Assigned task – Copy the stretch of the entries from their start through the line containing "LYN.VISONSREIHE", both ends included, and leave the pictures out of your answer.

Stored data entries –

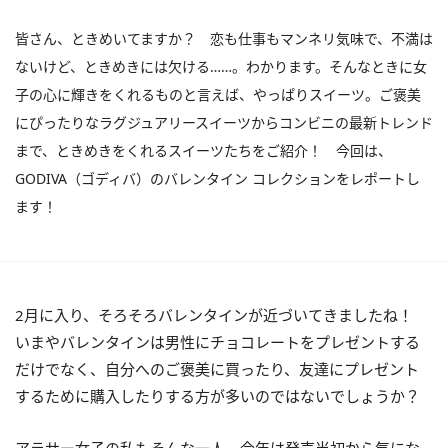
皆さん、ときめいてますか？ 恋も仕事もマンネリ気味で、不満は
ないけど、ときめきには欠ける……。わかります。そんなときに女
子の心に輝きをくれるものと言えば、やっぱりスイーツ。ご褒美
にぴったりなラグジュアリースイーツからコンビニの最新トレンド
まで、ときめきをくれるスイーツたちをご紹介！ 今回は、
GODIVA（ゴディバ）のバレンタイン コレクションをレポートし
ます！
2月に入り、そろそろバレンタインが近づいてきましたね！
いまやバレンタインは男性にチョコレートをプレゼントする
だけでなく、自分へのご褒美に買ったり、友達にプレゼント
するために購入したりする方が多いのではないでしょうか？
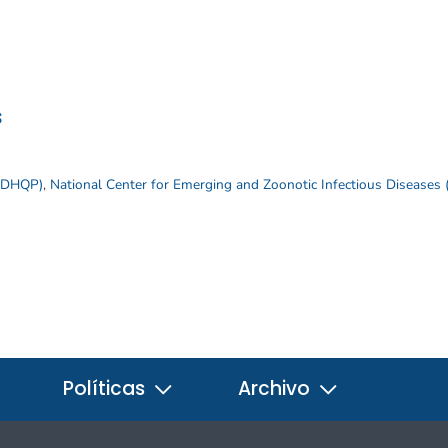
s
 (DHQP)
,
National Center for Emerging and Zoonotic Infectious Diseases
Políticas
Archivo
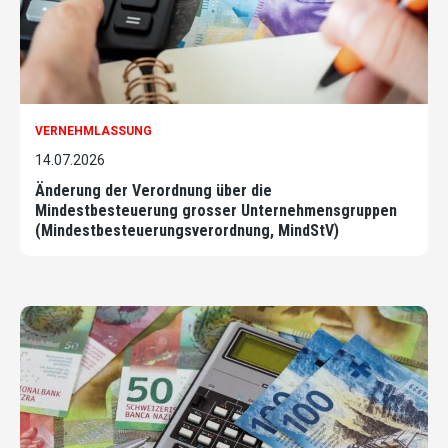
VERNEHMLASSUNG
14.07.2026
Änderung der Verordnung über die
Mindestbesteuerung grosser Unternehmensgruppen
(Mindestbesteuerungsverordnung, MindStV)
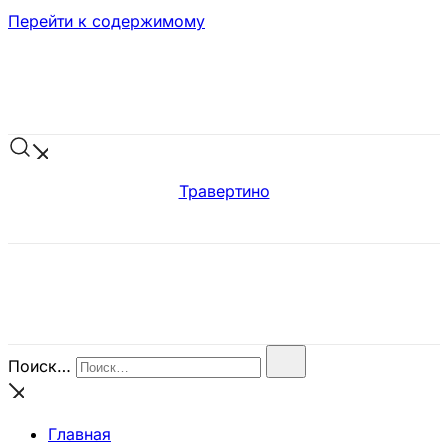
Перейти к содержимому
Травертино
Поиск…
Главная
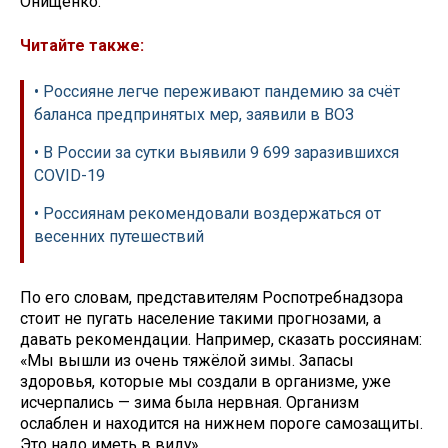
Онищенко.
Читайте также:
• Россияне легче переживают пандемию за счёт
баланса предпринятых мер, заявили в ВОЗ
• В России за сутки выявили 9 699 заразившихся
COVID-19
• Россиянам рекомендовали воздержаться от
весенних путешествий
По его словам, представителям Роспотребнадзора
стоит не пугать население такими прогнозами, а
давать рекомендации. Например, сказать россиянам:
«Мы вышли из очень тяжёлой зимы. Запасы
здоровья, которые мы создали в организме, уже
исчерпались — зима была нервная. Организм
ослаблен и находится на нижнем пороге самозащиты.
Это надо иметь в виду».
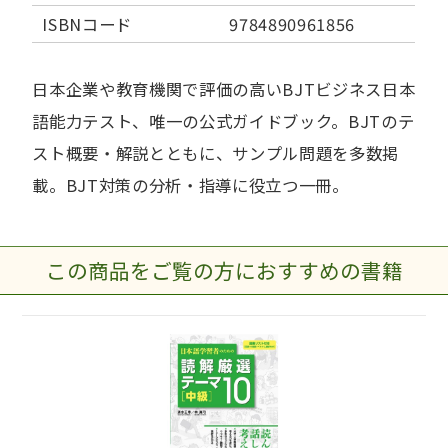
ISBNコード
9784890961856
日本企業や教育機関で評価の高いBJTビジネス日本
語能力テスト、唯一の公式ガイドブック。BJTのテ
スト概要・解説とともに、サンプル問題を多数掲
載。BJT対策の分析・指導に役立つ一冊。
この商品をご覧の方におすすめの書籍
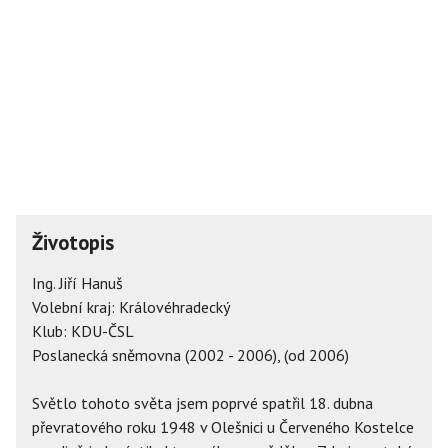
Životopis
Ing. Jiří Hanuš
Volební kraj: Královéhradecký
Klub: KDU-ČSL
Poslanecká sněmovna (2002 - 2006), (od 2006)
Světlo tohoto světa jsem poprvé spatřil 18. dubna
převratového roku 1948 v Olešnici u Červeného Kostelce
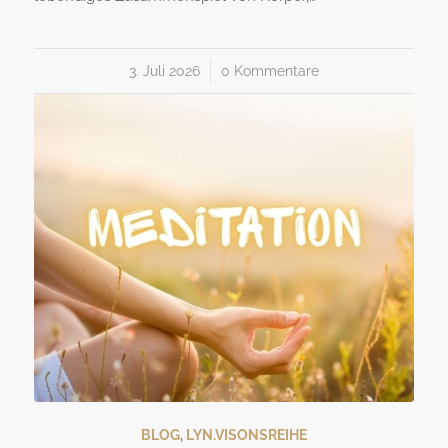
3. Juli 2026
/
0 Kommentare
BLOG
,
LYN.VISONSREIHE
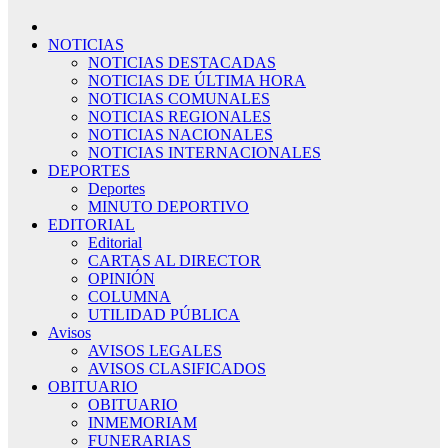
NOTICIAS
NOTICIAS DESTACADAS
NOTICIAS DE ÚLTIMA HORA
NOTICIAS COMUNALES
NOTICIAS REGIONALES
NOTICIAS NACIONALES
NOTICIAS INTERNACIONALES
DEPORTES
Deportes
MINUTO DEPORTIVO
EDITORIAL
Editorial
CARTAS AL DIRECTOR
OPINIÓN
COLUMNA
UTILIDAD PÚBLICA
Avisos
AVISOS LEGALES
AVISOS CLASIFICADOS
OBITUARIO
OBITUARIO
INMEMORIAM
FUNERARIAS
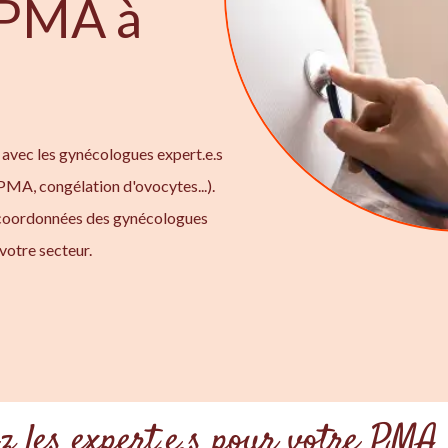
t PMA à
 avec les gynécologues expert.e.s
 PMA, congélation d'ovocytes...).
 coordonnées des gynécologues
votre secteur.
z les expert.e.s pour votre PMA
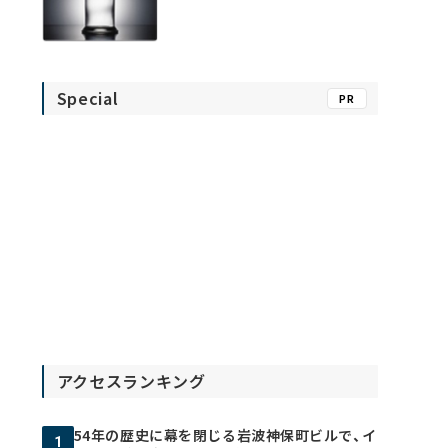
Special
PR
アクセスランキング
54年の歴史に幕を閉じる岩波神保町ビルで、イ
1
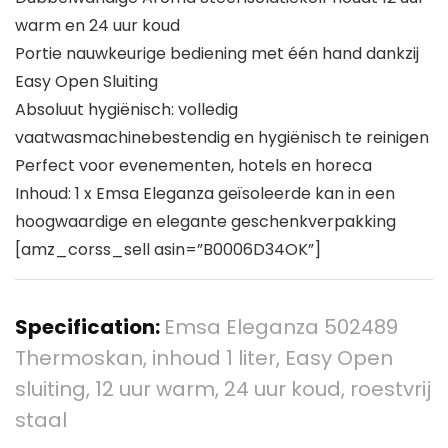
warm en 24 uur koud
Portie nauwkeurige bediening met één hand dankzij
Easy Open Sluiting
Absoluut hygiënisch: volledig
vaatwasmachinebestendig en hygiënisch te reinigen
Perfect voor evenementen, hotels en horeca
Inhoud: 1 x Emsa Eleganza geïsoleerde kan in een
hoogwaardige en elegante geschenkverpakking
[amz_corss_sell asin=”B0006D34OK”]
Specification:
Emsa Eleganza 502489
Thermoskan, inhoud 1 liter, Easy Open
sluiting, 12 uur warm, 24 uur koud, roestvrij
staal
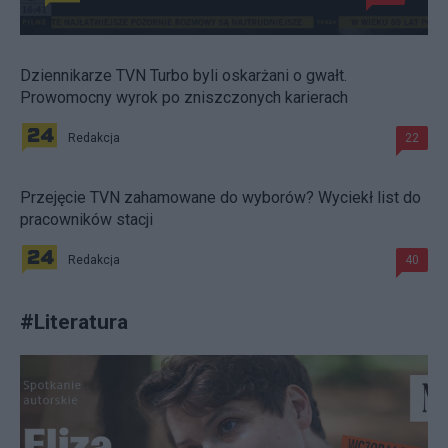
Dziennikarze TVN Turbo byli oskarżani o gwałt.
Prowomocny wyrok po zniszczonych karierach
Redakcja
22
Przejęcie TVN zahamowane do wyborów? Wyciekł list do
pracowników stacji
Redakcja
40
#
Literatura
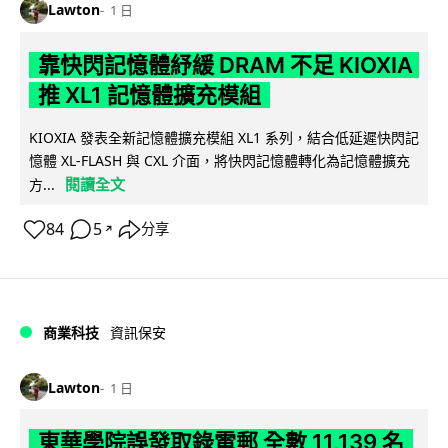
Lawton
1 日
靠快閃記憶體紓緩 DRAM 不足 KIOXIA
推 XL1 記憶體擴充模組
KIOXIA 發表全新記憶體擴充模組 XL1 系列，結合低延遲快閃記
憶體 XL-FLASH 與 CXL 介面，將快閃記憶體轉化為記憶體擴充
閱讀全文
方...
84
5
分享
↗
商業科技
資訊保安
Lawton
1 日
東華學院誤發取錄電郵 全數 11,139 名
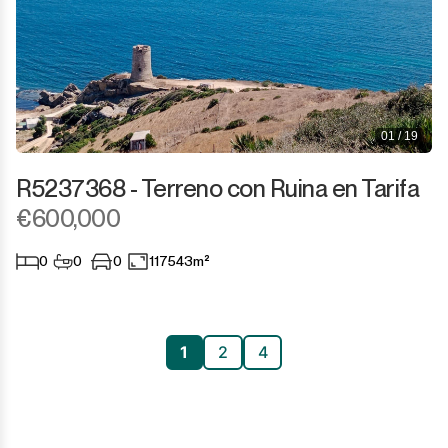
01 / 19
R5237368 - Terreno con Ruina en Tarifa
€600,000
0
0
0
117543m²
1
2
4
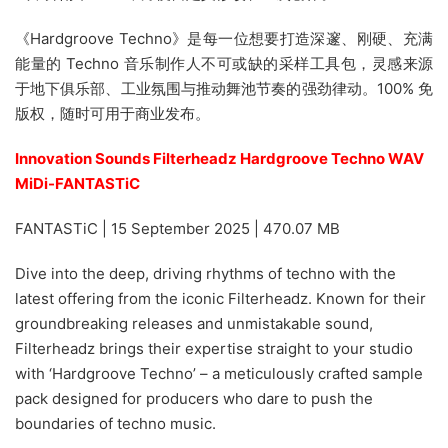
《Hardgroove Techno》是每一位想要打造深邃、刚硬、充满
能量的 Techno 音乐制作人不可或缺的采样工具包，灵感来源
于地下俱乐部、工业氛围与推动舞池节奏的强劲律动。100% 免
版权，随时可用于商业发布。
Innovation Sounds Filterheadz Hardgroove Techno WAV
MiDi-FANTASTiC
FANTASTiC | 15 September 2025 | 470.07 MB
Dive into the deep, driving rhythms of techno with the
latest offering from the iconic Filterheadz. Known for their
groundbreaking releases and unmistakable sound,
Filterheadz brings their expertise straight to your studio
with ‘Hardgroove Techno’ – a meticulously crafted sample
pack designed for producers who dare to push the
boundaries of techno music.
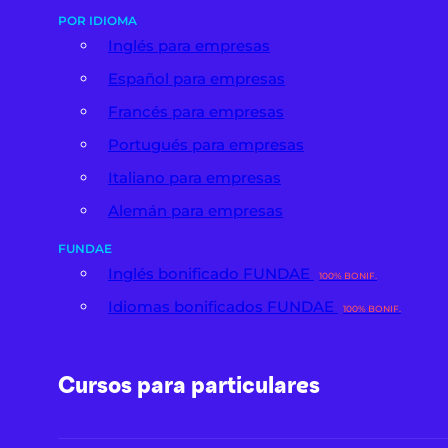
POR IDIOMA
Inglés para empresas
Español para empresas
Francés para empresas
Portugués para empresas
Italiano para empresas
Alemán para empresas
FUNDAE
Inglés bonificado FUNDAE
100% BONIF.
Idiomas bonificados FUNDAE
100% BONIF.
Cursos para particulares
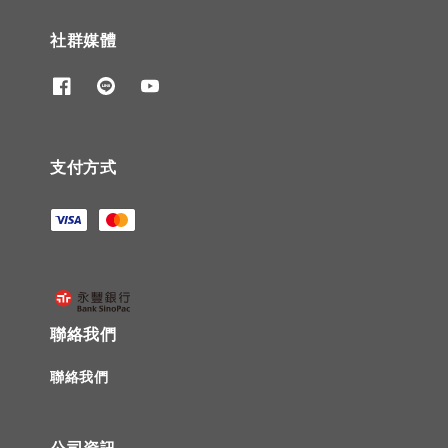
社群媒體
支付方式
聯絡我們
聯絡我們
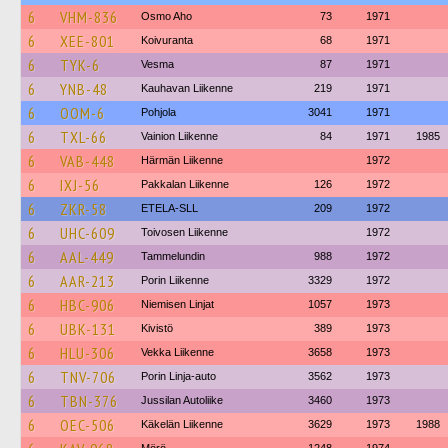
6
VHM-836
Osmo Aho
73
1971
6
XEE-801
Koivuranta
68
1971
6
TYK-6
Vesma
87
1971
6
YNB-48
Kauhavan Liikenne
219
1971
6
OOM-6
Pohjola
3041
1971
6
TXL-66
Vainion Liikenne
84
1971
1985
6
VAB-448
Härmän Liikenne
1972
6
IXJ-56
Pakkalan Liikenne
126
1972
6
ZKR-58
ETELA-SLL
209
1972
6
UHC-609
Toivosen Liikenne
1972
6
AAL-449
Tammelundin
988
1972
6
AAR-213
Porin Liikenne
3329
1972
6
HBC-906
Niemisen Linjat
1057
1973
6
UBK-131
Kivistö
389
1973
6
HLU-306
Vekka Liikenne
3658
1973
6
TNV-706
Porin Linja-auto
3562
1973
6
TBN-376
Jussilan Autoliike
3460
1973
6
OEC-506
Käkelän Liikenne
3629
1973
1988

Written reply –
皆さん、ときめいてますか？ 恋も仕事もマンネリ気味で、不満は
ないけど、ときめきには欠ける……。わかります。そんなときに女
子の心に輝きをくれるものと言えば、やっぱりスイーツ。ご褒美
にぴったりなラグジュアリースイーツからコンビニの最新トレンド
まで、ときめきをくれるスイーツたちをご紹介！ 今回は、
GODIVA（ゴディバ）のバレンタイン コレクションをレポートし
ます！
2月に入り、そろそろバレンタインが近づいてきましたね！
いまやバレンタインは男性にチョコレートをプレゼントする
だけでなく、自分へのご褒美に買ったり、友達にプレゼント
するために購入したりする方が多いのではないでしょうか？
s
 (DHQP)
,
National Center for Emerging and Zoonotic Infectious Diseases
Políticas
Archivo
VERNEHMLASSUNG
14.07.2026
Änderung der Verordnung über die
Mindestbesteuerung grosser Unternehmensgruppen
(Mindestbesteuerungsverordnung, MindStV)
Перейти к содержимому
Травертино
Поиск…
Главная
Онищенко.
Читайте также:
• Россияне легче переживают пандемию за счёт
баланса предпринятых мер, заявили в ВОЗ
• В России за сутки выявили 9 699 заразившихся
COVID-19
• Россиянам рекомендовали воздержаться от
весенних путешествий
По его словам, представителям Роспотребнадзора
стоит не пугать население такими прогнозами, а
давать рекомендации. Например, сказать россиянам:
«Мы вышли из очень тяжёлой зимы. Запасы
здоровья, которые мы создали в организме, уже
исчерпались — зима была нервная. Организм
ослаблен и находится на нижнем пороге самозащиты.
Это надо иметь в виду».
ISBNコード
9784890961856
日本企業や教育機関で評価の高いBJTビジネス日本
語能力テスト、唯一の公式ガイドブック。BJTのテ
スト概要・解説とともに、サンプル問題を多数掲
載。BJT対策の分析・指導に役立つ一冊。
この商品をご覧の方におすすめの書籍
Životopis
Ing. Jiří Hanuš
Volební kraj: Královéhradecký
Klub: KDU-ČSL
Poslanecká sněmovna (2002 - 2006), (od 2006)
Světlo tohoto světa jsem poprvé spatřil 18. dubna
převratového roku 1948 v Olešnici u Červeného Kostelce
3. Juli 2026
/
0 Kommentare
BLOG
,
LYN.VISONSREIHE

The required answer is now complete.